CONSEGNE DI LAVORO
1. Nel brano del Vangelo, che cosa offrirono i discepoli a Gesù da mangiare?
2. Traduci in inglese questa frase del brano del Vangelo: «Dicendo questo, mostrò loro le mani e i piedi.»
3. Stabilisci se ciascuna affermazione concorda con il brano del Vangelo. Rispondi sì o no e cita le parole del brano che lo dimostrano.
(a) I discepoli credevano di vedere un fantasma.
(b) Gesù mangiò il pesce quando i discepoli non erano presenti.
(c) La predicazione nel nome del Cristo doveva cominciare da Roma.

TESTO IN ESAME
------------------------------------
VANGELO (Lc 24, 36-47) – In quel tempo, Gesù apparve in mezzo ai suoi discepoli e disse: «Pace a voi!». Stupiti e spaventati credevano di vedere un fantasma. Ma egli disse: «Perché siete turbati, e perché sorgono dubbi nel vostro cuore? Guardate le mie mani e i miei piedi: sono proprio io! Toccatemi e guardate; un fantasma non ha carne e ossa come vedete che io ho». Dicendo questo, mostrò loro le mani e i piedi. Ma poiché per la grande gioia ancora non credevano ed erano stupefatti, disse: «Avete qui qualche cosa da mangiare?». Gli offrirono una porzione di pesce arrostito; egli lo prese e lo mangiò davanti a loro. Poi disse: «Sono queste le parole che vi dicevo quando ero ancora con voi: bisogna che si compiano tutte le cose scritte su di me nella Legge di Mosè, nei Profeti e nei Salmi». Allora aprì loro la mente all’intelligenza delle Scritture e disse: «Così sta scritto: il Cristo dovrà patire e risuscitare dai morti il terzo giorno e nel suo nome saranno predicati a tutte le genti la conversione e il perdono dei peccati, cominciando da Gerusalemme».
------------------------------------
DATI FORNITI
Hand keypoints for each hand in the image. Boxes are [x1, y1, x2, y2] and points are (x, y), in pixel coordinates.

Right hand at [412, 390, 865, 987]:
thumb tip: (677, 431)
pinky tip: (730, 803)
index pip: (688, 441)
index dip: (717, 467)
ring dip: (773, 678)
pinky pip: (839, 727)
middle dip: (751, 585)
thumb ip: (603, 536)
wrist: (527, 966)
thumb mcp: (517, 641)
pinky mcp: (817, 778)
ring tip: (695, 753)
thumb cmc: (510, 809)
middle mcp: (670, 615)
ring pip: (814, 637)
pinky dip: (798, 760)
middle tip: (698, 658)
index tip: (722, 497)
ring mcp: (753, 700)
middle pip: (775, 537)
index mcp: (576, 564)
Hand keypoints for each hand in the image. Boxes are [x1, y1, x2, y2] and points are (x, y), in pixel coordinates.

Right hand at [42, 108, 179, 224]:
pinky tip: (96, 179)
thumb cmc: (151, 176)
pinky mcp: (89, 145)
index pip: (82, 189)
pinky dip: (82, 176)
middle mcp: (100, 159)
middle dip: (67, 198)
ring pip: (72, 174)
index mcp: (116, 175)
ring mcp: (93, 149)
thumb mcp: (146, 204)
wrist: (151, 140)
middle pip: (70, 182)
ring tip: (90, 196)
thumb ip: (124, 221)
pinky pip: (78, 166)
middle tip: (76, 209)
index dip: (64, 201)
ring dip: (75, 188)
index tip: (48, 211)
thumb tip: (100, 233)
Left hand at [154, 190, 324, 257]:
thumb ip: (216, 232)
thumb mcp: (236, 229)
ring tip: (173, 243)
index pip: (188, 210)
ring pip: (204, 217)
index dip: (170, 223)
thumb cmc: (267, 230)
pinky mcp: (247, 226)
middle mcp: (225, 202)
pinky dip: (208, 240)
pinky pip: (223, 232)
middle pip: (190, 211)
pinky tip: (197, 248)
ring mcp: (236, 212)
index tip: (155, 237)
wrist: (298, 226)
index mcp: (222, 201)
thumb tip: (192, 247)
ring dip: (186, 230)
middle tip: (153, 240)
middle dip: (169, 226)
------------------------------------
RISULTATI DELL'ESERCIZIO
1. Una porzione di pesce arrostito.

2. Saying this, he showed them his hands and his feet.

3.
(a) Sì: «Stupiti e spaventati credevano di vedere un fantasma.»
(b) No: «egli lo prese e lo mangiò davanti a loro.»
(c) No: «cominciando da Gerusalemme.»